No, it doesn’t make much sense to me, either. It is yet one more bizarre economic statistic to have come out of this crisis. Among the others is the huge drop in corporate bankruptcies, which were at their lowest level last year since 1989. Then there is the official unemployment rate. While it has risen by 1.3 per cent over the past 12 months, does anyone really think that an unemployment rate of 5.1 per cent accurately reflects the economic turmoil of the past year?
The reality is that we have never had so many people standing idle in recorded economic history. While the official unemployment rate has risen by a quarter, the ‘claimant count’ – the number of people claiming unemployment benefits – has more than doubled over the past year to 2.6 million. Add to them the 1.85 million males and 1.88 females who were furloughed on 31 December you get a more realistic figure for unemployment of around 6.3 million, twice as many as during the deep 1980s recession. And that was before the most recent lockdown began.

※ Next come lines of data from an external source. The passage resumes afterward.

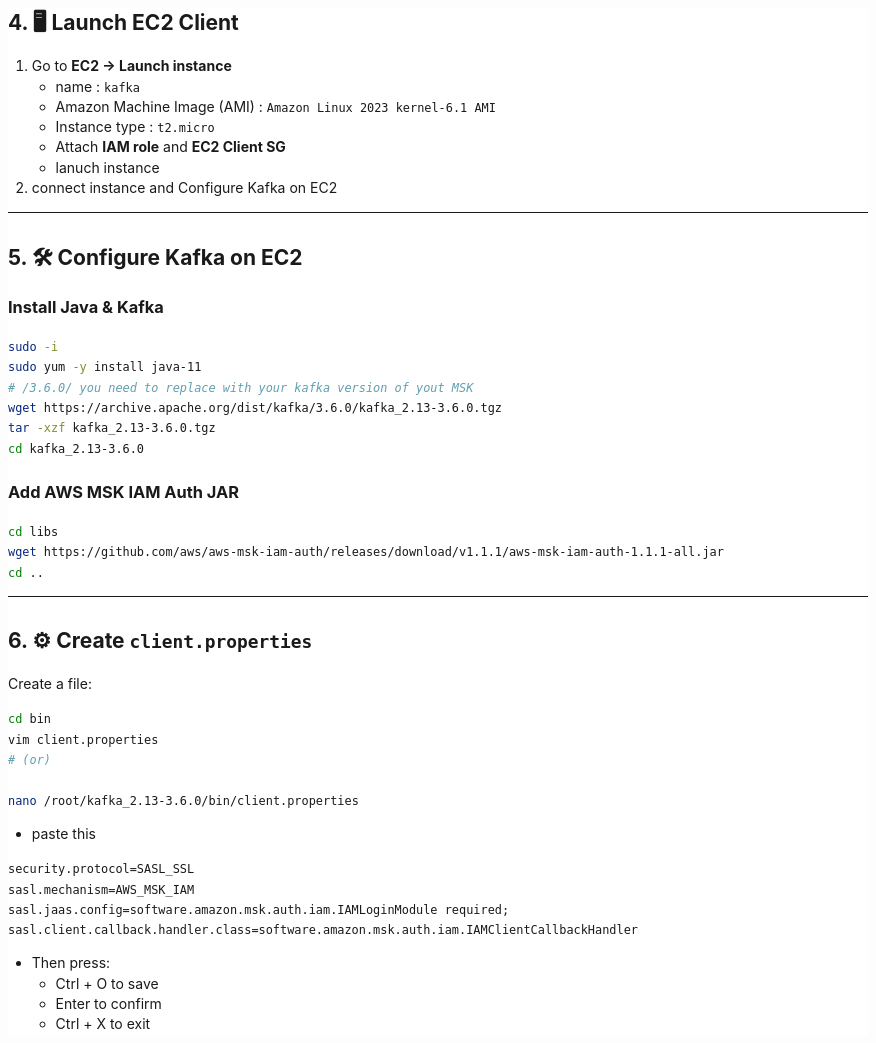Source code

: ## 4. 🖥 Launch EC2 Client

1. Go to **EC2 → Launch instance**
      - name : `kafka`
      - Amazon Machine Image (AMI) : `Amazon Linux 2023 kernel-6.1 AMI`
      - Instance type : `t2.micro`
      - Attach **IAM role** and **EC2 Client SG**
      - lanuch instance
2. connect instance and Configure Kafka on EC2
---

## 5. 🛠 Configure Kafka on EC2

### Install Java & Kafka
```bash
sudo -i
sudo yum -y install java-11
# /3.6.0/ you need to replace with your kafka version of yout MSK
wget https://archive.apache.org/dist/kafka/3.6.0/kafka_2.13-3.6.0.tgz
tar -xzf kafka_2.13-3.6.0.tgz
cd kafka_2.13-3.6.0
```

### Add AWS MSK IAM Auth JAR
```bash
cd libs
wget https://github.com/aws/aws-msk-iam-auth/releases/download/v1.1.1/aws-msk-iam-auth-1.1.1-all.jar
cd ..
```

---

## 6. ⚙️ Create `client.properties`

Create a file:  
```bash
cd bin
vim client.properties
# (or)

nano /root/kafka_2.13-3.6.0/bin/client.properties

```
- paste this

```properties
security.protocol=SASL_SSL
sasl.mechanism=AWS_MSK_IAM
sasl.jaas.config=software.amazon.msk.auth.iam.IAMLoginModule required;
sasl.client.callback.handler.class=software.amazon.msk.auth.iam.IAMClientCallbackHandler
```
- Then press:
    - Ctrl + O to save
    - Enter to confirm
    - Ctrl + X to exit
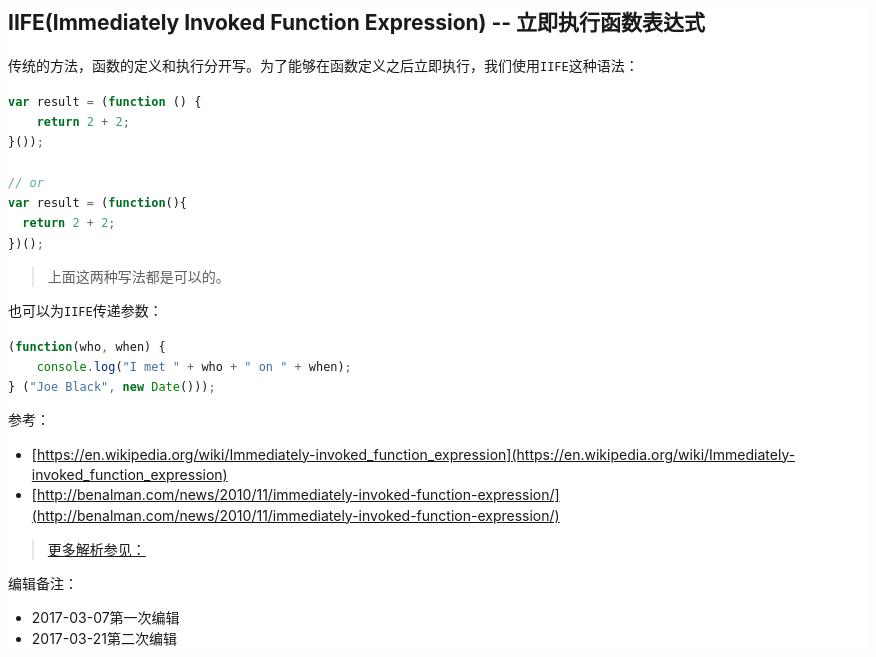 
## IIFE(Immediately Invoked Function Expression) -- 立即执行函数表达式

传统的方法，函数的定义和执行分开写。为了能够在函数定义之后立即执行，我们使用`IIFE`这种语法：

```javascript
var result = (function () {
    return 2 + 2;
}());

// or
var result = (function(){
  return 2 + 2;
})();
```

> 上面这两种写法都是可以的。

也可以为`IIFE`传递参数：

```javascript
(function(who, when) {
    console.log("I met " + who + " on " + when);
} ("Joe Black", new Date()));
```

参考：

+ [https://en.wikipedia.org/wiki/Immediately-invoked_function_expression](https://en.wikipedia.org/wiki/Immediately-invoked_function_expression)
+ [http://benalman.com/news/2010/11/immediately-invoked-function-expression/](http://benalman.com/news/2010/11/immediately-invoked-function-expression/)

> [更多解析参见：](https://developer.mozilla.org/zh-CN/docs/Web/JavaScript/Reference/Functions/Arrow_functions)


编辑备注：

+ 2017-03-07第一次编辑
+ 2017-03-21第二次编辑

How many of these jobs will return? Who knows, but it is improbable that all furloughed workers will merrily return to work once restrictions have been lifted. In many cases the pandemic will have caused a permanent shift in the economy so as to squeeze their jobs into oblivion. For their employers to put them into furlough – where they receive 80 per cent of their salary, up to £2500 a month – may seem like an act of kindness, but it comes at the price of giving people false hopes. All the time that would have been put into retraining and looking for new opportunities has gone on watching Netflix instead.
As for that sharp increase in average pay, that gives you a clue as to who has fared the worst in the economic crisis. The average has risen because it has been the low-paid who have disproportionately been losing their jobs. Many in secure, especially public sector employment, who have been able to work from home, have been able to sail through the crisis with their earnings and pensions unscathed. It is the waiters, the shop assistants, meanwhile, who have been losing their jobs. Job losses have been especially high, too, among the young. Even before the crisis, many felt they were at the wrong end of intergenerational unfairness. That has been exaggerated by the pandemic, thanks both to the jobs market and house prices which, perversely, have grown over the past 12 months.
But we won’t see the full scale of the damage until the furlough scheme is finally withdrawn (if it ever is) and we can see the raw statistics for unemployment. My guess is that they are not going to be pretty.